Queremos copiar una crítica (traducida) que puede ser muy cercana a la situación de muchos de nuestros lectores.

Me encanta este programa que veo con mi hijo HFA (High funcional autistic). The Good Doctor me da muchas esperanzas de que cuando mi hijo termine la universidad (es brillante, como Shaun, enseña a leer a los 3 años y ve el mundo de una manera asombrosa) encontrará su camino en la vida.
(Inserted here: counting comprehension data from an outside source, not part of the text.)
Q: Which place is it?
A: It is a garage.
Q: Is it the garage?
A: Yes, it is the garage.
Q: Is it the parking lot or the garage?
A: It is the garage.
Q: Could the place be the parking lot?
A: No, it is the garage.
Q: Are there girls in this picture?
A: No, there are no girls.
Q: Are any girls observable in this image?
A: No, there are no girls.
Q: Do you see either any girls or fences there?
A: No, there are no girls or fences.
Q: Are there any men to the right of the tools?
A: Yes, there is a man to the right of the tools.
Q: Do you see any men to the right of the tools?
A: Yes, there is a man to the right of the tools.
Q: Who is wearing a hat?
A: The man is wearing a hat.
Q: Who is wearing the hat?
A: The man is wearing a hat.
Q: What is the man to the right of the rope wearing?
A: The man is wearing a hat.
Como mi hijo, los mayores problemas de Shaun Murphy son la ignorancia y el prejuicio de los NT. El episodio final de la Serie 1 es una de las mejores piezas que he visto en la televisión y refleja una profundidad de narración y un elenco en la cima de sus habilidades. Freddie ha captado tan bien los tics neurológicos y la rica vida interior de tantas personas autistas que es difícil creer que él mismo no sea un Aspie. Un joven decente obviamente ferozmente inteligente y verdaderamente uno de los mejores actores de su generación, siempre es un placer verlo. El programa aplasta las mentiras de que las personas autistas no sienten emoción y no pueden empatizar. Gracias por hacer un trabajo tan firme, Freddie. Lo único que hay que agregar es el trabajo estelar de Richard Schiff, particularmente en el episodio final.